Presse : Un plan-anti-Zidane ?
La nomination du prochain sélectionneur de l´équipe de France suscite un intérêt certain au lendemain de l´élimination des Bleus face à la Grèce ( 0-1), vendredi dernier. Les journaux ne manquent pas une miette des tractations qui se déroulent en coulisses. Les commentaires, analyses, déclarations en tous genres et rumeurs grisent les colonnes des quotidiens qui s´interrogent. Un feuilleton qui vient égailler ce début d´été pour des lecteurs suspendus à la décision toute proche de la FFF de nommer un successeur à Santini.

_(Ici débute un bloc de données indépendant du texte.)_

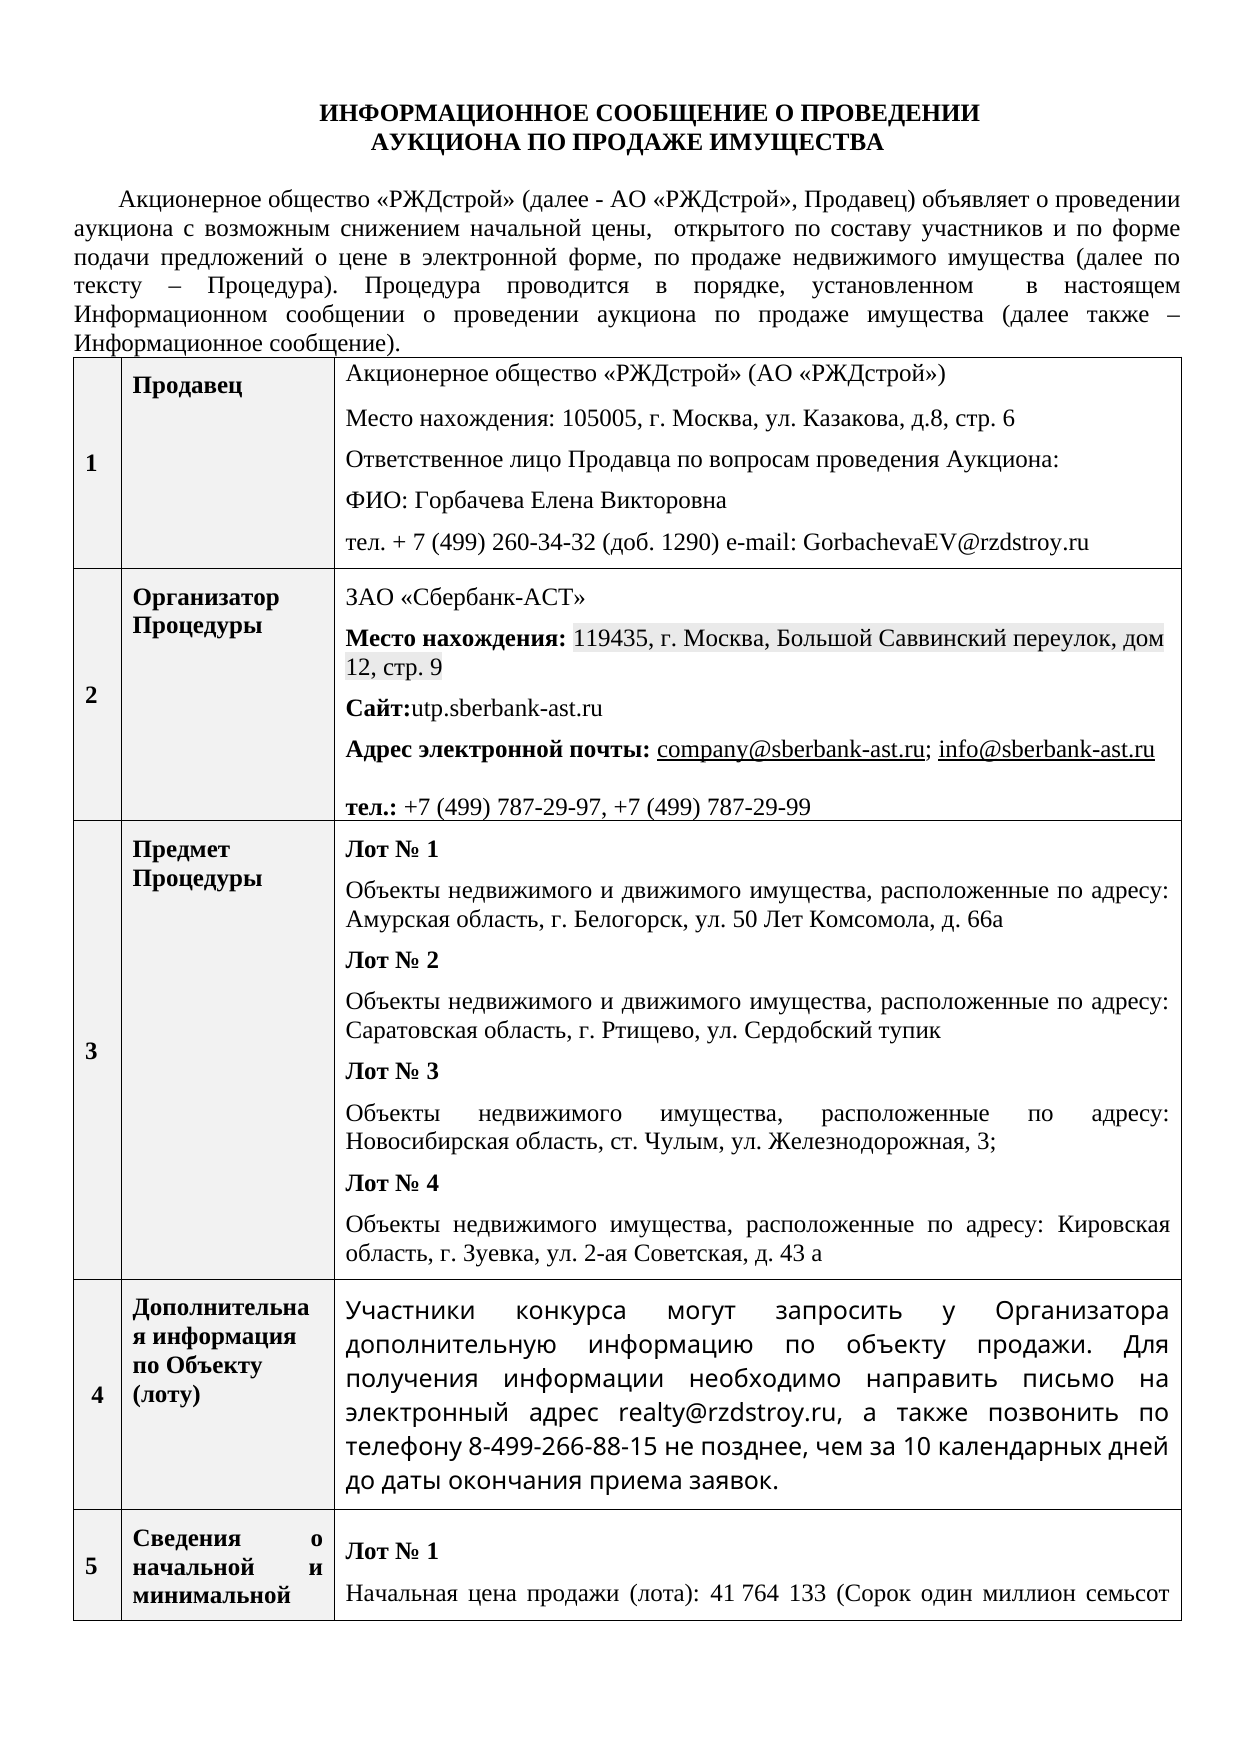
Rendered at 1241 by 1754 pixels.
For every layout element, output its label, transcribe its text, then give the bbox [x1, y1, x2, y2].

Dans ce grand capharnaüm, le quotidien Le Parisien n´y va pas par quatre chemins et publie en Une de son édition du 29 juin, une thèse selon laquelle il existerait un complot anti-Zidane. Le meneur de jeu français ne ferait vraisemblablement plus l´unanimité. «Il est confronté aux comportements mesquins, aux règlements de comptes, aux luttes d´influence. Il se trouve au cour du maelström, ne sachant plus s´il est soutenu ou rejeté, cherchant à distinguer des vrais amis des traîtres». En effet, Zidane semble être au centre des débats. Tout d´abord, tout le monde s´interroge pour savoir si le meneur de jeu des Bleus va annoncer la fin de sa carrière en Bleu ou si, au contraire, il va poursuivre l´aventure. De plus, l´aura de Zidane est un poids considérable quant à la nomination du futur sélectionneur en cas de statut quo concernant son avenir, sa préférence allant naturellement à Laurent Blanc. Enfin, et toujours s´il restait, il est question de son positionnement sur le terrain. Un sujet polémique sur la future tactique de jeu à employer.

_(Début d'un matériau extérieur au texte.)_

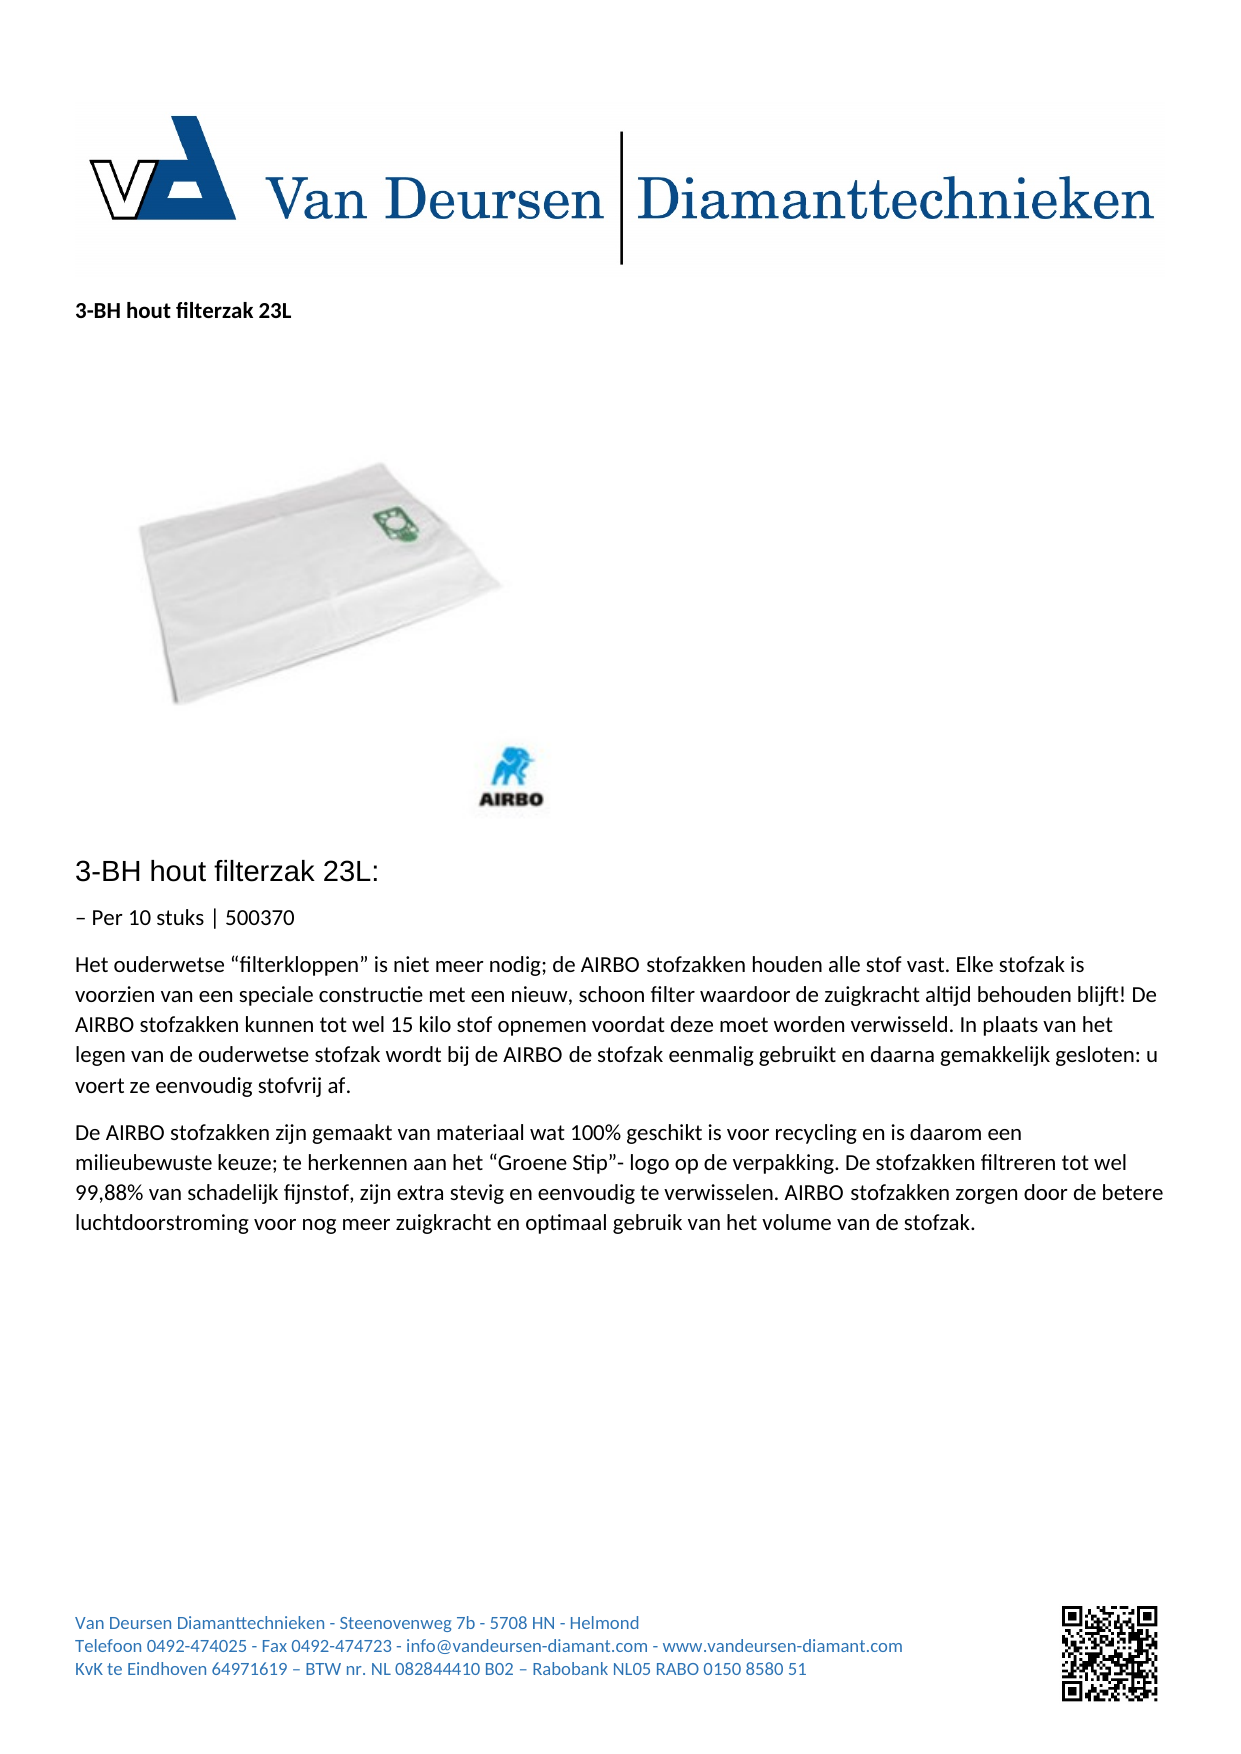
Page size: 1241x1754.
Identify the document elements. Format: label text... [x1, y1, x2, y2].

text De AIRBO stofzakken zijn gemaakt van materiaal wat 100% geschikt is voor recycling en is daarom een milieubewuste keuze; te herkennen aan het “Groene Stip”- logo op de verpakking. De stofzakken filtreren tot wel 99,88% van schadelijk fijnstof, zijn extra stevig en eenvoudig te verwisselen. AIRBO stofzakken zorgen door de betere luchtdoorstroming voor nog meer zuigkracht en optimaal gebruik van het volume van de stofzak. [75, 1118, 1165, 1236]
text 3-BH hout filterzak 23L [75, 296, 1165, 324]
text Het ouderwetse “filterkloppen” is niet meer nodig; de AIRBO stofzakken houden alle stof vast. Elke stofzak is voorzien van een speciale constructie met een nieuw, schoon filter waardoor de zuigkracht altijd behouden blijft! De AIRBO stofzakken kunnen tot wel 15 kilo stof opnemen voordat deze moet worden verwisseld. In plaats van het legen van de ouderwetse stofzak wordt bij de AIRBO de stofzak eenmalig gebruikt en daarna gemakkelijk gesloten: u voert ze eenvoudig stofvrij af. [75, 950, 1165, 1099]
picture [1059, 1603, 1160, 1704]
text – Per 10 stuks | 500370 [75, 903, 1165, 931]
text 3-BH hout filterzak 23L: [75, 854, 1165, 888]
picture [75, 101, 1166, 277]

Toujours selon Le Parisien, l´attaquant Thierry Henry ne serait pas contre un arrêt de Zidane et se verrait bien comme le prochain leader du groupe en vue de la prochaine échéance des Bleus, la Coupe du monde 2006 en Allemagne. Le Gunner s´imaginerait bien être «le calife à la place du calife». Son éblouissante Coupe des confédérations 2003 et ses exploits avec Arsenal, ont semble-t-il confirmé dans ses pensées que la future équipe de France devait jouer pour lui pour atteindre l´excellence. Dans cette configuration, il serait épaulé par ses coéquipiers d´Arsenal, Robert Pires et Patrick Vieira, et son entraîneur, Arsène Wenger, personnage influent. Des supports de premier choix tandis que Zidane peut, lui, s´appuyer sur les trentenaires Thuram et Lizarazu.

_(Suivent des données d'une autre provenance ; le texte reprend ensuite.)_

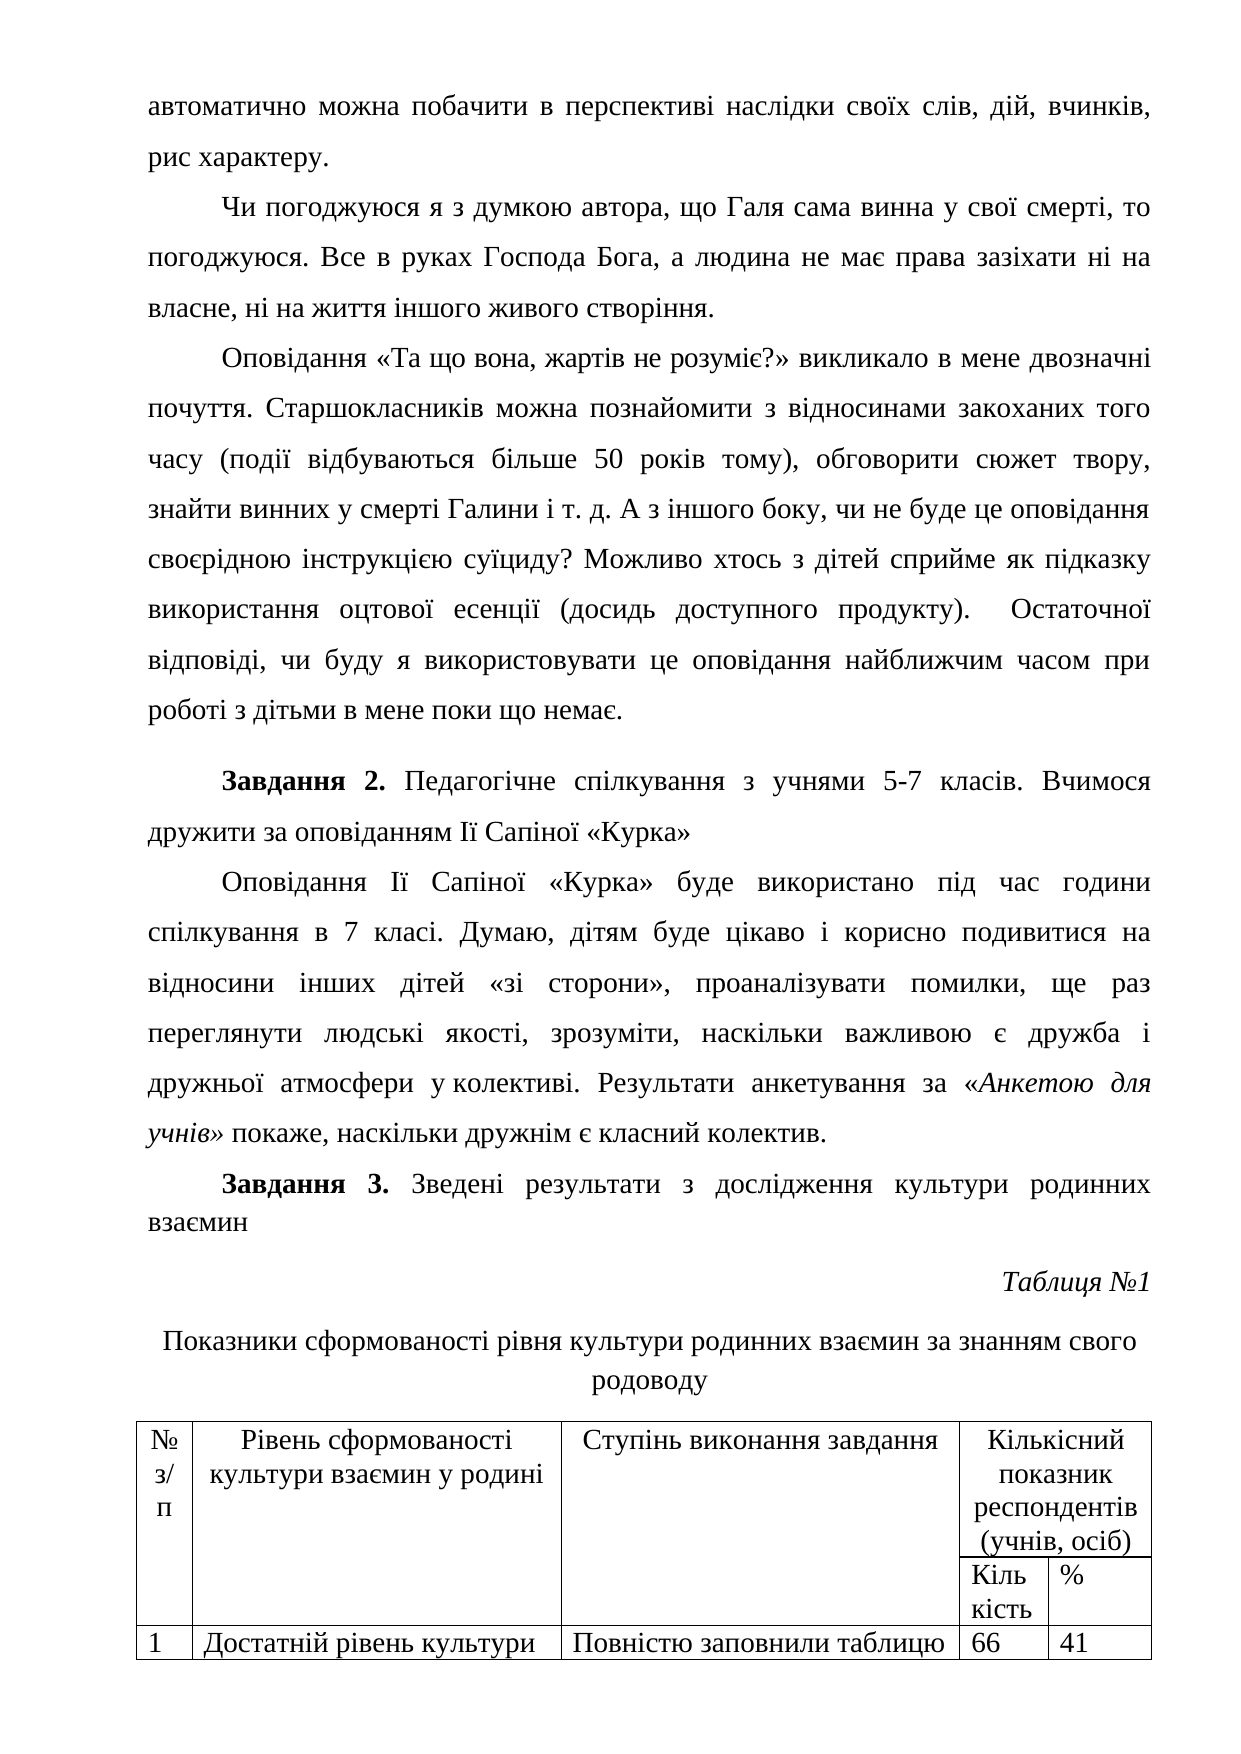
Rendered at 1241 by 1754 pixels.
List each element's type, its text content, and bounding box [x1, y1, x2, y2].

text Таблиця №1 [148, 1264, 1152, 1297]
table_header №з/п [137, 1422, 192, 1624]
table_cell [193, 1626, 561, 1659]
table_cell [562, 1626, 959, 1659]
table_cell 1 [137, 1626, 192, 1659]
text Завдання 3. Зведені результати з дослідження культури родинних взаємин [148, 1166, 1152, 1238]
text Чи погоджуюся я з думкою автора, що Галя сама винна у свої смерті, то погоджуюся. Все в руках Господа Бога, а людина не має права зазіхати ні на власне, ні на життя іншого живого створіння. [148, 189, 1152, 323]
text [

Sur le choix du futur sélectionneur, le quotidien national fait état de luttes et de souhaits divergents entre les différentes parties amenées à se prononcer. «Aujourd´hui, les intérêts des individus priment sur le projet collectif.» Le Président de la FFF, Claude Simonet, qui veut conserver son fauteuil, pense fort à Laurent Blanc alors que Michel Platini, dont l´influence est énorme et qui joue lui son avenir politique dans les hautes instances du football mondial aimerait placer son ami Jean Tigana, histoire de verrouiller un maximum de portes. Plus surprenant, Le Parisien nous apprend que Didier Deschamps, ami de Blanc et ancien coéquipier en équipe de France lors des campagnes de 1998 et 2000, pencherait plutôt pour. Arsène Wenger, candidat non déclaré. L´épilogue devrait prendre fin dans une dizaine de jours.